**THE PROBLEM**
Reproduce the listing below word for word, starting with its first line and going on through the line containing "rd Breeze कोंडो w/बालकनी नेटफ्लिक्स डिज्नी", with both of those lines included.

**RECORD EXCERPTS**

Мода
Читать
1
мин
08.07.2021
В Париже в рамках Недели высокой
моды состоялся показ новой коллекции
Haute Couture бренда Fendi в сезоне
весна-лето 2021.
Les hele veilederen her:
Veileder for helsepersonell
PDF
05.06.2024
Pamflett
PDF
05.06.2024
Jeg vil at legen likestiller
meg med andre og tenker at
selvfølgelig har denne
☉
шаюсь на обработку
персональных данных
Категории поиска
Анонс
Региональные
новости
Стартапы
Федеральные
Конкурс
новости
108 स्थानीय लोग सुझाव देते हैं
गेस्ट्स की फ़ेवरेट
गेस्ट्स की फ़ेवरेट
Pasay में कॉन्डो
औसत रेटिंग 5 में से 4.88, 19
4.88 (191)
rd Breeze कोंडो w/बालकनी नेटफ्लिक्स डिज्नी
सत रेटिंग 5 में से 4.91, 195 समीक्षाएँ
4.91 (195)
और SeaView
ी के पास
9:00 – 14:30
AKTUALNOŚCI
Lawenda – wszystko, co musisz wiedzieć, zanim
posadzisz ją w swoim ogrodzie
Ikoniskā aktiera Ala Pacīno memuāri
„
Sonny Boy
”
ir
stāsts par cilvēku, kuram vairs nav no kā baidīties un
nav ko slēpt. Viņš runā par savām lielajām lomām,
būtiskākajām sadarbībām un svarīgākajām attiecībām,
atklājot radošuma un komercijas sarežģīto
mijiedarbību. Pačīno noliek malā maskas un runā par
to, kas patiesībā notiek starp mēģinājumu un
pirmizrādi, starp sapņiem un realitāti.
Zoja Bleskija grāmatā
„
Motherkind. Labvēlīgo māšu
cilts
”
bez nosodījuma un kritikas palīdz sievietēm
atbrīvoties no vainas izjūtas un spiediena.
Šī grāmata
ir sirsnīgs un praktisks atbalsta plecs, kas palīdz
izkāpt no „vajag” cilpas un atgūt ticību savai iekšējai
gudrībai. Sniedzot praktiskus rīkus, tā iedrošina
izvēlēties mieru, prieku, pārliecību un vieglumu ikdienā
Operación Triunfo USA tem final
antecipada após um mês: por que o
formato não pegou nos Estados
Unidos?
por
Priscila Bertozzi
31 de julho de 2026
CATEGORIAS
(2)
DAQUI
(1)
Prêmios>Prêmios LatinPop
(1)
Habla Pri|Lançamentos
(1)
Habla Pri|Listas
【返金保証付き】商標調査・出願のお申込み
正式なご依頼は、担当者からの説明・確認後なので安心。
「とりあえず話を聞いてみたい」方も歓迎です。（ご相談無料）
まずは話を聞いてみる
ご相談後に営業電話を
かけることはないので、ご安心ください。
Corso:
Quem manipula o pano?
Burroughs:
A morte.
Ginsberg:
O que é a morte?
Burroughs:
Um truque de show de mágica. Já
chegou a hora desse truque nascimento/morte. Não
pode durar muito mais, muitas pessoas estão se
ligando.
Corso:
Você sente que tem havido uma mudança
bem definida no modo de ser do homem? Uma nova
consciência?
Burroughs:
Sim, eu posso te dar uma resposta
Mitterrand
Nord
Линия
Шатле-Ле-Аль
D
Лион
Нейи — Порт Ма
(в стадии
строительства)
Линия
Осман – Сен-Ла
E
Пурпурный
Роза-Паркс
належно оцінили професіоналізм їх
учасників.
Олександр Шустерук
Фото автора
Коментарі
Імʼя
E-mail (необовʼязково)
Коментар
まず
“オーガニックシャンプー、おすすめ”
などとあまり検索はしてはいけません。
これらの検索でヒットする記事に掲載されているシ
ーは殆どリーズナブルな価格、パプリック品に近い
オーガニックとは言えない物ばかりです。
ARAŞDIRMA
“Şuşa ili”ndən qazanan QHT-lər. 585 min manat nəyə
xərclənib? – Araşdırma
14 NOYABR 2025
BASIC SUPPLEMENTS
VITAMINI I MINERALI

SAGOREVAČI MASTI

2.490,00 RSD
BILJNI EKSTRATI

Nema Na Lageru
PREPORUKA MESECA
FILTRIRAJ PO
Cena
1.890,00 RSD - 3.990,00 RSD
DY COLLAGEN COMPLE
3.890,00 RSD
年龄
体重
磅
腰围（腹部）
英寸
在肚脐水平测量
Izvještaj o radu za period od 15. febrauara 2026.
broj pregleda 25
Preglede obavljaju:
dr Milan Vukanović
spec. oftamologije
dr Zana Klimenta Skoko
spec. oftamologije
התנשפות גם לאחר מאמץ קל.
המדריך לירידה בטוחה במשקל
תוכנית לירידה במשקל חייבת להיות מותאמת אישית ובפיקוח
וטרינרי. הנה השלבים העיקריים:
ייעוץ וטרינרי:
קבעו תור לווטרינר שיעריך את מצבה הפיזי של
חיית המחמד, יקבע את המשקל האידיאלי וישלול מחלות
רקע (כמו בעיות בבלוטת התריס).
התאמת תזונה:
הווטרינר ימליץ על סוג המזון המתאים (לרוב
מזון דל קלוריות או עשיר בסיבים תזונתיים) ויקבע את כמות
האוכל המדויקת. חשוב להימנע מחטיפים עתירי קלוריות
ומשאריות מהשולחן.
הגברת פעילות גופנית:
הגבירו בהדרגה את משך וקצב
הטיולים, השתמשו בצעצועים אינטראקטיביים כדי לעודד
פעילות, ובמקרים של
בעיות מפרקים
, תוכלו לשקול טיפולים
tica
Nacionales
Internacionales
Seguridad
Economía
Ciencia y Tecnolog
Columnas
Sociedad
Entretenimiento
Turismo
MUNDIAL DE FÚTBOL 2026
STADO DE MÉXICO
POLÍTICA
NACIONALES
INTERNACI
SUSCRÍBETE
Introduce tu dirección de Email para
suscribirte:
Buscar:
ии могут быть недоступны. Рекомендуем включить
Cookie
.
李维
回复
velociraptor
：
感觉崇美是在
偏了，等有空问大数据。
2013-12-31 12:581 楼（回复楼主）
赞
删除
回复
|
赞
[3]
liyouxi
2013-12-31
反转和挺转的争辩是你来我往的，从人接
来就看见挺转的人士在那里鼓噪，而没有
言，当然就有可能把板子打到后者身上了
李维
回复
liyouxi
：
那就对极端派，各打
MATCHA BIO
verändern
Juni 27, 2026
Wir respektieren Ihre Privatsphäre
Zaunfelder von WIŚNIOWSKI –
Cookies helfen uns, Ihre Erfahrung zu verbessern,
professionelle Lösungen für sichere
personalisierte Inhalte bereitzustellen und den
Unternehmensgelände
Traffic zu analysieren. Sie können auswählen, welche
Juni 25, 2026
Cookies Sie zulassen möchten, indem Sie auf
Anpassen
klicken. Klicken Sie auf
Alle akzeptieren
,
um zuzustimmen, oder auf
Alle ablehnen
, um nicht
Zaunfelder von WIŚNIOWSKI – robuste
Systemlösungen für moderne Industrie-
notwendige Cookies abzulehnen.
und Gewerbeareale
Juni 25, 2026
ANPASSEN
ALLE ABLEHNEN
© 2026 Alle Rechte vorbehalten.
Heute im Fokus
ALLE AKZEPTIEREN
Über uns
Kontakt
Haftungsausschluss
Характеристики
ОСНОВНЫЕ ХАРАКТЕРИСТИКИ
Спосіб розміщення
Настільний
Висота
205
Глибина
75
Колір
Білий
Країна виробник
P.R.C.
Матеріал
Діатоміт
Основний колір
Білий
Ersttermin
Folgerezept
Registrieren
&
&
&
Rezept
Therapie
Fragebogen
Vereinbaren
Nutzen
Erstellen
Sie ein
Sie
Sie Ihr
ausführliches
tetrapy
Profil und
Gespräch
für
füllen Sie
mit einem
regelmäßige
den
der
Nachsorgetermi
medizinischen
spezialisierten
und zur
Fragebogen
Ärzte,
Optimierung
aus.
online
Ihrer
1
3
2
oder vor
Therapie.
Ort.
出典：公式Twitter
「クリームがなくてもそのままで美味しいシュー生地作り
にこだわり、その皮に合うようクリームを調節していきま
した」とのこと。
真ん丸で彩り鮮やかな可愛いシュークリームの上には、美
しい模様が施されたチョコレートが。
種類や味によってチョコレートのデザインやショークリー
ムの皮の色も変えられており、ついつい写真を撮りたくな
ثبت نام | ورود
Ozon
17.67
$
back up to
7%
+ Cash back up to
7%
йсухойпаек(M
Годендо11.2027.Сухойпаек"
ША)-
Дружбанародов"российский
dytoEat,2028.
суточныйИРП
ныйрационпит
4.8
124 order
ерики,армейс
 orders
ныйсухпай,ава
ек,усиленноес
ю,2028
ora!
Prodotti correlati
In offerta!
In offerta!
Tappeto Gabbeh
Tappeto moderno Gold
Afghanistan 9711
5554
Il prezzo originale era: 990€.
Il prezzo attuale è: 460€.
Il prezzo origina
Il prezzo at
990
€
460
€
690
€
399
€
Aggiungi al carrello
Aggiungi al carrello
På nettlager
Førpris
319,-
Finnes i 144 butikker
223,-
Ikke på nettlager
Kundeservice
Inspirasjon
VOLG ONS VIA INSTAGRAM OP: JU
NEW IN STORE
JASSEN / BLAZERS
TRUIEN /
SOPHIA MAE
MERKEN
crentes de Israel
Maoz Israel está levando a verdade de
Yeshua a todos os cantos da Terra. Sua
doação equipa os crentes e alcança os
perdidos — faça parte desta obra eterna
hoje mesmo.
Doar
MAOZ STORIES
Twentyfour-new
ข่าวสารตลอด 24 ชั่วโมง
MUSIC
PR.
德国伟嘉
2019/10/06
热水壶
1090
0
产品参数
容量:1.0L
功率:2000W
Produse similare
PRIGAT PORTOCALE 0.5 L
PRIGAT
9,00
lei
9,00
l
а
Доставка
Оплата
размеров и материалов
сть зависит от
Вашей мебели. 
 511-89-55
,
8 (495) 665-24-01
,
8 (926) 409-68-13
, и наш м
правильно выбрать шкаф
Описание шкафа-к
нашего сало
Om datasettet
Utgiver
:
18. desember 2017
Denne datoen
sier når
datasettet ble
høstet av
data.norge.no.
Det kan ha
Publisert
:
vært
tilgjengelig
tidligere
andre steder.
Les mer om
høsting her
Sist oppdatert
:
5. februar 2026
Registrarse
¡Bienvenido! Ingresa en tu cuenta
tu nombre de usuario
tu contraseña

**WRITTEN RESPONSE**
Мода
Читать
1
мин
08.07.2021
В Париже в рамках Недели высокой
моды состоялся показ новой коллекции
Haute Couture бренда Fendi в сезоне
весна-лето 2021.
Les hele veilederen her:
Veileder for helsepersonell
PDF
05.06.2024
Pamflett
PDF
05.06.2024
Jeg vil at legen likestiller
meg med andre og tenker at
selvfølgelig har denne
☉
шаюсь на обработку
персональных данных
Категории поиска
Анонс
Региональные
новости
Стартапы
Федеральные
Конкурс
новости
108 स्थानीय लोग सुझाव देते हैं
गेस्ट्स की फ़ेवरेट
गेस्ट्स की फ़ेवरेट
Pasay में कॉन्डो
औसत रेटिंग 5 में से 4.88, 19
4.88 (191)
rd Breeze कोंडो w/बालकनी नेटफ्लिक्स डिज्नी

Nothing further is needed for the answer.